Apache Airflow
Apache Airflow
Overview
Apache Airflow is a platform for programmatically authoring,
scheduling, and monitoring workflows. It is completely open-source and is
especially useful in architecting complex data pipelines. It's written in
Python, so you're able to interface with any third party python API or
database to extract, transform, or load your data into its final destination. It
was created to solve the issues that come with long-running cron tasks that
execute hefty scripts.
With Airflow, workflows are architected and expressed as DAGs, with
each step of the DAG defined as a specific Task. It is designed with the
belief that all ETL (Extract, Transform, Load data processing) is best
expressed as code, and as such is a code-first platform that allows you to
iterate on your workflows quickly and efficiently. As a result of its code-
first design philosophy, Airflow allows for a degree of customizibility and
extensibility that other ETL tools do not support.
Core Concepts
DAG
DAG stands for "Directed Acyclic Graph". Each DAG represents a
collection of all the tasks you want to run and is organized to show
relationships between tasks directly in the Airflow UI. They are defined
this way for the following reasons:
1.Directed: If multiple tasks exist, each must have at least one
defined upstream or downstream task.
2.Acyclic: Tasks are not allowed to create data that goes on to self
reference.
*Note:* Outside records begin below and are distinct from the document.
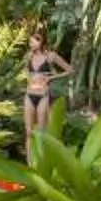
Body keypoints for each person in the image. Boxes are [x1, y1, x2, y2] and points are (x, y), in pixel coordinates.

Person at [23, 32, 72, 160]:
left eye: (32, 42)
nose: (30, 44)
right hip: (29, 95)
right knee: (29, 132)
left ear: (40, 42)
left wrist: (51, 77)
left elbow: (70, 70)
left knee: (41, 133)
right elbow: (25, 70)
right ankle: (29, 164)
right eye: (30, 42)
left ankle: (41, 163)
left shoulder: (51, 56)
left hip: (43, 95)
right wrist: (29, 78)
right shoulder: (29, 56)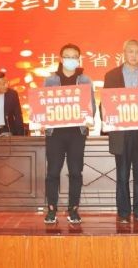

This is to avoid creating infinite loops.
3.Graph: All tasks are laid out in a clear structure with processes
occurring at clear points with set relationships to other tasks.
Tasks
Tasks represent each node of a defined DAG. They are visual
representations of the work being done at each step of the workflow, with
the actual work that they represent being defined by Operators.
Operators
Operators in Airflow determine the actual work that gets done. They define
a single task, or one node of a DAG. DAGs make sure that operators get
scheduled and run in a certain order, while operators define the work that
must be done at each step of the process.
User Interface
The Airflow UI makes it easy to monitor and troubleshoot the data
tpipelines.
API Endpoints
Consider Main(CASHE) Server –
HOST : 191.132.135.205
PORT : 8989
list_dags
List all the DAGs.
http://191.132.135.205:8989/admin/rest_api/api?api=list_dags
This API Endpoint gives the List of DAGs in the form of JSON.
trigger_dag
Triggers a Dag to Run.
http://191.132.135.205:8989/admin/rest_api/api?api=trigger_dag&dag_id=test_id
pause
Pauses a DAG
http://191.132.135.205:8989/admin/rest_api/api?api=pause&dag_id=test_id
unpause
Resume a paused DAG.
http://191.132.135.205:8989/admin/rest_api/api?api=unpause&dag_id=test_id
GOLANG API
Wrote API’s in GO using External Apache Airflow API Plugin.
The GoLang API, when an External Airflow API Endpoint is
called, Parses the Sample JSON Output and sends the response to
UI/FrontEnd Team.
For Example :
When list_dags API is called, the JSON Output for that API is
Parsed and the VALUE corresponding to KEY – “output” is send
to the UI Team.